[[ Given data, beginning ]]

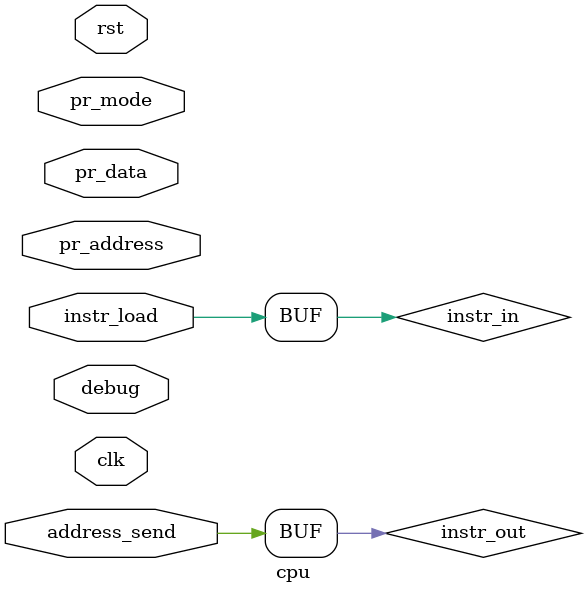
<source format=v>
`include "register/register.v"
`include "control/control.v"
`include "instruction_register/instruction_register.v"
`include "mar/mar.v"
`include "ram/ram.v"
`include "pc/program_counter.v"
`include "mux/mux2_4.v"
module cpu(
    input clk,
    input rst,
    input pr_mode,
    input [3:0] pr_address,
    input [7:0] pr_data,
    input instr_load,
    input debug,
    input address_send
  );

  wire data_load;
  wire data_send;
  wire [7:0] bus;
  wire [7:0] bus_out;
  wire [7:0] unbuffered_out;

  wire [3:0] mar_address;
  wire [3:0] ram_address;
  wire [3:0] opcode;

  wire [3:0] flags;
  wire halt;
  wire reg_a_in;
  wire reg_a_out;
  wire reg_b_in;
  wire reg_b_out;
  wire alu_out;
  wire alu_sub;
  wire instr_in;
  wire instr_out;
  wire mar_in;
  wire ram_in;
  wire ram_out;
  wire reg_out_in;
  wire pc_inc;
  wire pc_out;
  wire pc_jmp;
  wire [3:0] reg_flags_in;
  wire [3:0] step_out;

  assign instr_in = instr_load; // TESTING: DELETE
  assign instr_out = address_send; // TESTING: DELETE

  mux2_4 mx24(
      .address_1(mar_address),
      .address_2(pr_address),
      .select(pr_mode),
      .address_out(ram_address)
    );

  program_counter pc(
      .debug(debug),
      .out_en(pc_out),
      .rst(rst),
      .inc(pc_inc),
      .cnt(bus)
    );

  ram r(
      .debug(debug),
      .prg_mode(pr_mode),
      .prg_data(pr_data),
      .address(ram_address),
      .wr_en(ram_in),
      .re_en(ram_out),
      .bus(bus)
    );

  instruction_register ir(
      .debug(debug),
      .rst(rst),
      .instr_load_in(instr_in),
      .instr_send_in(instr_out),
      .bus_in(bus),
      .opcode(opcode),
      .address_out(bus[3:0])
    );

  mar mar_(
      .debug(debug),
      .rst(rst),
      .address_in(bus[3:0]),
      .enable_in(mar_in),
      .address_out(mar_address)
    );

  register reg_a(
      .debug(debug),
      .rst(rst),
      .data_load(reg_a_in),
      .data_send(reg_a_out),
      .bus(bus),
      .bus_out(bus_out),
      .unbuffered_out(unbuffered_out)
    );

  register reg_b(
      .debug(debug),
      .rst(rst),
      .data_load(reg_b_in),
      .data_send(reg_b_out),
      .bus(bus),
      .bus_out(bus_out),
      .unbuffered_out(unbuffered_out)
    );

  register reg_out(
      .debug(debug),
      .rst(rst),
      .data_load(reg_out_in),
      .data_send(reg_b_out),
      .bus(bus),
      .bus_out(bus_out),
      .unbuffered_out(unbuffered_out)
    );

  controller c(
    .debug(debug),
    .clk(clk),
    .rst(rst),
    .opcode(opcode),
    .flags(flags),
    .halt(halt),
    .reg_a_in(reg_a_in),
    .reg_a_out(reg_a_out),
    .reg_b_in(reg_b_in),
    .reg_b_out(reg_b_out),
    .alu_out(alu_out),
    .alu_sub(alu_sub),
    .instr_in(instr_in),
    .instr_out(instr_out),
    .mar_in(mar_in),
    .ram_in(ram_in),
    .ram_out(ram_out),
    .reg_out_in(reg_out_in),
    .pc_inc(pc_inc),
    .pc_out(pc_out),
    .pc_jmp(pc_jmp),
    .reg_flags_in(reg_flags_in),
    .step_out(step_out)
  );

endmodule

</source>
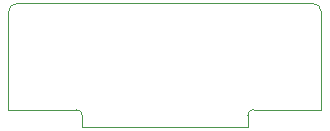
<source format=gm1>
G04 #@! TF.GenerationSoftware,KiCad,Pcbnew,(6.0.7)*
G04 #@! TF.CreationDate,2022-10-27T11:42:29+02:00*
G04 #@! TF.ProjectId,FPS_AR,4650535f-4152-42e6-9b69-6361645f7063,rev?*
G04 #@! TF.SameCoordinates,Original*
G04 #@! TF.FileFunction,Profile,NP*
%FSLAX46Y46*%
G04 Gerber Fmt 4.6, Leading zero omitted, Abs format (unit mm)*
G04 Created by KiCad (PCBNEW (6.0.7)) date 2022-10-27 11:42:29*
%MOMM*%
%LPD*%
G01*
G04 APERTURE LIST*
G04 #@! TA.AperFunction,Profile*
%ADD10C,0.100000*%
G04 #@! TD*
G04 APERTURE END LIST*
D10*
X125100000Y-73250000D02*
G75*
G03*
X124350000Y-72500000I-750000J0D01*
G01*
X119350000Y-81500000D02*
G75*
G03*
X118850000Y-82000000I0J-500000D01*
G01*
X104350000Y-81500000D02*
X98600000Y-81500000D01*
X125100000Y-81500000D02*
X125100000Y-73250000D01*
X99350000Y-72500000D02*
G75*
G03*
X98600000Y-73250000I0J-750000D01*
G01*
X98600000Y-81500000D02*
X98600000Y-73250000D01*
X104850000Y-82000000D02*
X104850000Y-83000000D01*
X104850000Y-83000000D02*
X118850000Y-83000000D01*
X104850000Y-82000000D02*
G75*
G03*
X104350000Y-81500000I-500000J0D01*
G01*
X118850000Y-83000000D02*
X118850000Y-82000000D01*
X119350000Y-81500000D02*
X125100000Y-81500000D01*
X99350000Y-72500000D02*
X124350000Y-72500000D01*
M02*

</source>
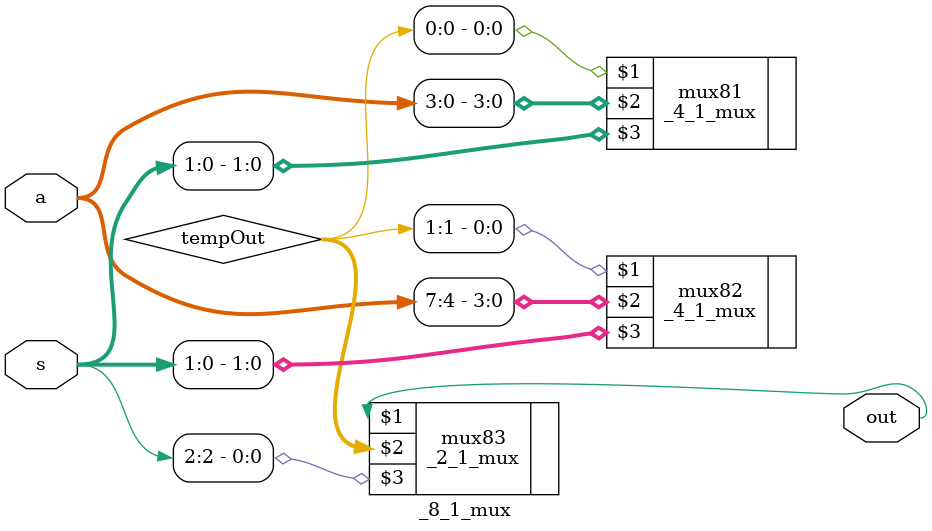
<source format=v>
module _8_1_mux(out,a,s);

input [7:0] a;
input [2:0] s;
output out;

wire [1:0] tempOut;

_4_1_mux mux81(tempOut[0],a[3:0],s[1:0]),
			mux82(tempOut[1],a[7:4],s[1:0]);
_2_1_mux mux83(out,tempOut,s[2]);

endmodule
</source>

[[ Given data, end ]]
[[ Given data, beginning ]]

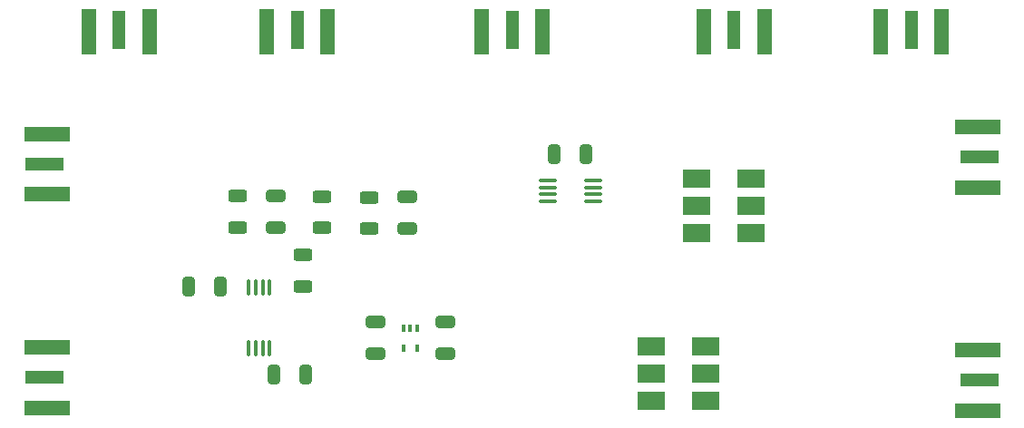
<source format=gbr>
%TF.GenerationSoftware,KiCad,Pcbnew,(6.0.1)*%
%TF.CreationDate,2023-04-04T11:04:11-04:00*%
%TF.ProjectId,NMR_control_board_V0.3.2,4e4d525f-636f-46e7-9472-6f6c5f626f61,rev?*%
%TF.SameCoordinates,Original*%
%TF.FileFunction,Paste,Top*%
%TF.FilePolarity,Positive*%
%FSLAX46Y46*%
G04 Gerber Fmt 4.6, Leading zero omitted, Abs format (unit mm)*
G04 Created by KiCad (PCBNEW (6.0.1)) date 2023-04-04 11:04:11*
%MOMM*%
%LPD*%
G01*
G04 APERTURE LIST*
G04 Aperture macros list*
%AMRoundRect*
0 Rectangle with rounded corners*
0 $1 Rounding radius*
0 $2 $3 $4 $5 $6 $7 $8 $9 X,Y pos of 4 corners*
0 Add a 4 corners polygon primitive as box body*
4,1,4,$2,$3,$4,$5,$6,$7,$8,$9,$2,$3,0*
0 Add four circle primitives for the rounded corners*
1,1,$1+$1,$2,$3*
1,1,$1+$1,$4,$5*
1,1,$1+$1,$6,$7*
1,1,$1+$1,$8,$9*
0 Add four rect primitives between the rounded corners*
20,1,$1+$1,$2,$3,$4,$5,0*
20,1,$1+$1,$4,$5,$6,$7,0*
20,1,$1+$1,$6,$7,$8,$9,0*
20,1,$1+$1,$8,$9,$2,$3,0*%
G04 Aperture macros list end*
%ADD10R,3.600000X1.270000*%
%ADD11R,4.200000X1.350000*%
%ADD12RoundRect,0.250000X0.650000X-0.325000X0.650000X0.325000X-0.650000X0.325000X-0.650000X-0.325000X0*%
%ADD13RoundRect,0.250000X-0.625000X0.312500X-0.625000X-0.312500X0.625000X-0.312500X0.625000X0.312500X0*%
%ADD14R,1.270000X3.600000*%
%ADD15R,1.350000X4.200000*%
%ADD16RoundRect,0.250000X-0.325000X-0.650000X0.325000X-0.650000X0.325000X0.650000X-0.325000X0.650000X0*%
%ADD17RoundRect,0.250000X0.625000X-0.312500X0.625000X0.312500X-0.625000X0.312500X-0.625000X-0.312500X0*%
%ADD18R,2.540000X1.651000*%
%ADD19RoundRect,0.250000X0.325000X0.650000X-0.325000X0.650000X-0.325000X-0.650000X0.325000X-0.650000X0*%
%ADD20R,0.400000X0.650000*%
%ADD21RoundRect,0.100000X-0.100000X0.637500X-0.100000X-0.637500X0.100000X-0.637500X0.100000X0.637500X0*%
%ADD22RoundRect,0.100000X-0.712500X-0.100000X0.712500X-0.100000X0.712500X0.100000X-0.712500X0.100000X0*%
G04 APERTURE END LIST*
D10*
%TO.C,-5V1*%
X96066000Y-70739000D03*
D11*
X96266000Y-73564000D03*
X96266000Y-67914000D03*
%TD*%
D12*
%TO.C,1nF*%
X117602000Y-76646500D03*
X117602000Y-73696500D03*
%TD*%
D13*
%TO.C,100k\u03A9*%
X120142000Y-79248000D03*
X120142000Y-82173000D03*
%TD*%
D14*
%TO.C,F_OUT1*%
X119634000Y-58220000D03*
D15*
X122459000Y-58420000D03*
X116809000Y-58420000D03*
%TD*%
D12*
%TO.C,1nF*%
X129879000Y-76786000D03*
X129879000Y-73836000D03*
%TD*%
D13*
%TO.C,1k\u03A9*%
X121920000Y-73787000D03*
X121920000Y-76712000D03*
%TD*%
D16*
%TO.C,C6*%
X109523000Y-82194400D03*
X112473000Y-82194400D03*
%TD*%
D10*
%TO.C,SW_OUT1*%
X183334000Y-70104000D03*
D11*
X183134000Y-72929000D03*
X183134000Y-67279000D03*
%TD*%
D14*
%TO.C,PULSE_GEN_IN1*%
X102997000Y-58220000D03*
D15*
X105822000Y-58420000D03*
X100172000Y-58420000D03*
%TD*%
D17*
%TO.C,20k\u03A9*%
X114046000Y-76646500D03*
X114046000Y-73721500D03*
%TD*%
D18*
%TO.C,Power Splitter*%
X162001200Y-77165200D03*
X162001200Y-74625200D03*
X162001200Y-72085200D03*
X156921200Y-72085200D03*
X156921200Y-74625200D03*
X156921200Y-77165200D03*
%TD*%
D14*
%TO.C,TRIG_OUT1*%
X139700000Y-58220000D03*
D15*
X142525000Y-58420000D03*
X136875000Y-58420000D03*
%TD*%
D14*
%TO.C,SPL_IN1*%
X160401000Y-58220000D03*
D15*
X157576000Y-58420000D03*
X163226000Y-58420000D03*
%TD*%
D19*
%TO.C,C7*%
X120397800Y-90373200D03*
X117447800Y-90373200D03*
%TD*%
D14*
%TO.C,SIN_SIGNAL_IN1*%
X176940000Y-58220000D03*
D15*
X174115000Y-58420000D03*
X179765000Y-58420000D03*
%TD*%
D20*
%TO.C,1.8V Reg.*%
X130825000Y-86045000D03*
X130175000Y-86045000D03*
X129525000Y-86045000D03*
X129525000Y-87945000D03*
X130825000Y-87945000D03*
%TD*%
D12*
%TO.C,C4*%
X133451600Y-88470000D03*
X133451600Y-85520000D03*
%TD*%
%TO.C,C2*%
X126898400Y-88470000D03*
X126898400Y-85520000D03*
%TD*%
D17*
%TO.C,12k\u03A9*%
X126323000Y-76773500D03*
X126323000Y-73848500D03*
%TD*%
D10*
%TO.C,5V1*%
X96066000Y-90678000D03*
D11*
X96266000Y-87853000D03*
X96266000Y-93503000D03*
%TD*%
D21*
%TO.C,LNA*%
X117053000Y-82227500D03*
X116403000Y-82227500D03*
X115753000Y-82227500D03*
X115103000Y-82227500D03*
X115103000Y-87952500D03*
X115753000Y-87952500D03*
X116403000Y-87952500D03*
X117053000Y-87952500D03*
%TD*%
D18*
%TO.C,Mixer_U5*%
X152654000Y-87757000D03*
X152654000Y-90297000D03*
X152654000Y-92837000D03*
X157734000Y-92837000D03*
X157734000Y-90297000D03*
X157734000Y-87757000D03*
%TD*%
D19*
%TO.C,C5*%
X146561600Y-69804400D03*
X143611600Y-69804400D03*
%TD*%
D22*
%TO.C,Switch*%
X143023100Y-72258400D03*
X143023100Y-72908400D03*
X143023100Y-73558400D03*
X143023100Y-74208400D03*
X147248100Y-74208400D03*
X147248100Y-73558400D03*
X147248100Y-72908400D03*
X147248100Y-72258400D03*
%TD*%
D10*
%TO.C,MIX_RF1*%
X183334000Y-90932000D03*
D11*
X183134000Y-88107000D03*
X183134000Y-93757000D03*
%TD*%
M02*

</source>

[[ Given data, end ]]
[[ Given data, beginning ]]

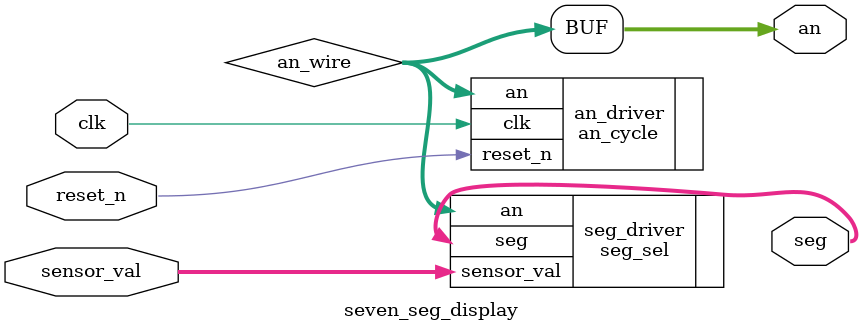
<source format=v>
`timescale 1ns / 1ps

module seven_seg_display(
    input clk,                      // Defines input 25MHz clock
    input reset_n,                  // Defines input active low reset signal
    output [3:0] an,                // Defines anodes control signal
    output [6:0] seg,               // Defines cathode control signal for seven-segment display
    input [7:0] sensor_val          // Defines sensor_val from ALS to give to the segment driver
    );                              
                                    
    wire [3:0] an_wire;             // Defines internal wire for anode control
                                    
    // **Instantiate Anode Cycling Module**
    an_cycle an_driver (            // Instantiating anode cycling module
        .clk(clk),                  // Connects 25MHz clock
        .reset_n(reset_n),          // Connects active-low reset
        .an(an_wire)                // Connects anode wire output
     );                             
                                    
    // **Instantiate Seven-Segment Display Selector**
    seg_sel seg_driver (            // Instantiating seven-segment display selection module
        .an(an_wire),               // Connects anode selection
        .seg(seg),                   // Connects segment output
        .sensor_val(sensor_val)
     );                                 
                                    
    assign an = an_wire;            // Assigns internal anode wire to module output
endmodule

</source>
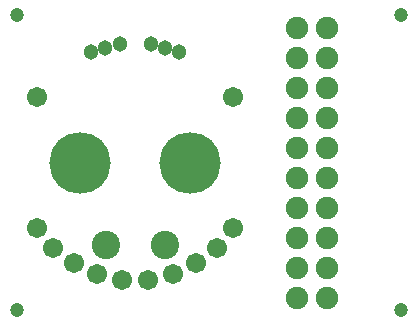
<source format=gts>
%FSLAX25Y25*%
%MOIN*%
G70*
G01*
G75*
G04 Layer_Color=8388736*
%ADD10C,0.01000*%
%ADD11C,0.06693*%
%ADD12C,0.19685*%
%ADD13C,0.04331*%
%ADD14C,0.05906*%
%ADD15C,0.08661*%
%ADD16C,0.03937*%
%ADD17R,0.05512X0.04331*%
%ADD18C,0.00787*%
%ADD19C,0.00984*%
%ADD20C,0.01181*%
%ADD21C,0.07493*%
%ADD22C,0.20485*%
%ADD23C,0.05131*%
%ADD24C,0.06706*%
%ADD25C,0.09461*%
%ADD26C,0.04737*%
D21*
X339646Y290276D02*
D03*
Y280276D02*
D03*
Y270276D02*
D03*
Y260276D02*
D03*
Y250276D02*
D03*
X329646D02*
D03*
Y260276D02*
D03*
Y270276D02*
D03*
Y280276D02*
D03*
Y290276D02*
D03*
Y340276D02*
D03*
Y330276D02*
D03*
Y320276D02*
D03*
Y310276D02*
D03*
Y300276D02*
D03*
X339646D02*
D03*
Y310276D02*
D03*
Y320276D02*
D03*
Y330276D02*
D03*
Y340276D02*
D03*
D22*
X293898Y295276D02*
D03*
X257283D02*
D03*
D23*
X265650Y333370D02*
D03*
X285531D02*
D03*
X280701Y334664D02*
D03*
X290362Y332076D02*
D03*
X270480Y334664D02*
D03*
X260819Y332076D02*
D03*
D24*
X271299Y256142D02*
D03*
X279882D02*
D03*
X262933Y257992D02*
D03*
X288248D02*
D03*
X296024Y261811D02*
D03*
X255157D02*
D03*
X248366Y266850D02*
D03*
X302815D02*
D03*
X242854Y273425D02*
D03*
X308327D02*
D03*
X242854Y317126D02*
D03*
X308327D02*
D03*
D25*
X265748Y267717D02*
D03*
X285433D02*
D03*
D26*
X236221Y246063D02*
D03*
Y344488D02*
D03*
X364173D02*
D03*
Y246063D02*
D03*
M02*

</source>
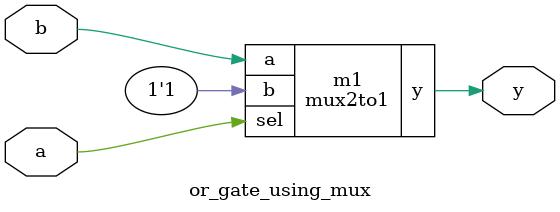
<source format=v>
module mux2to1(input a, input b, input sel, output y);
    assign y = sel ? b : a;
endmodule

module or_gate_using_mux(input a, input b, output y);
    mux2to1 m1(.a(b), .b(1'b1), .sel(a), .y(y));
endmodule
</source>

[[ Given data, end ]]

Please return every line of the records above that contains the word "assign".

  assign instr_in = instr_load; // TESTING: DELETE
  assign instr_out = address_send; // TESTING: DELETE
    assign an = an_wire;            // Assigns internal anode wire to module output
    assign y = sel ? b : a;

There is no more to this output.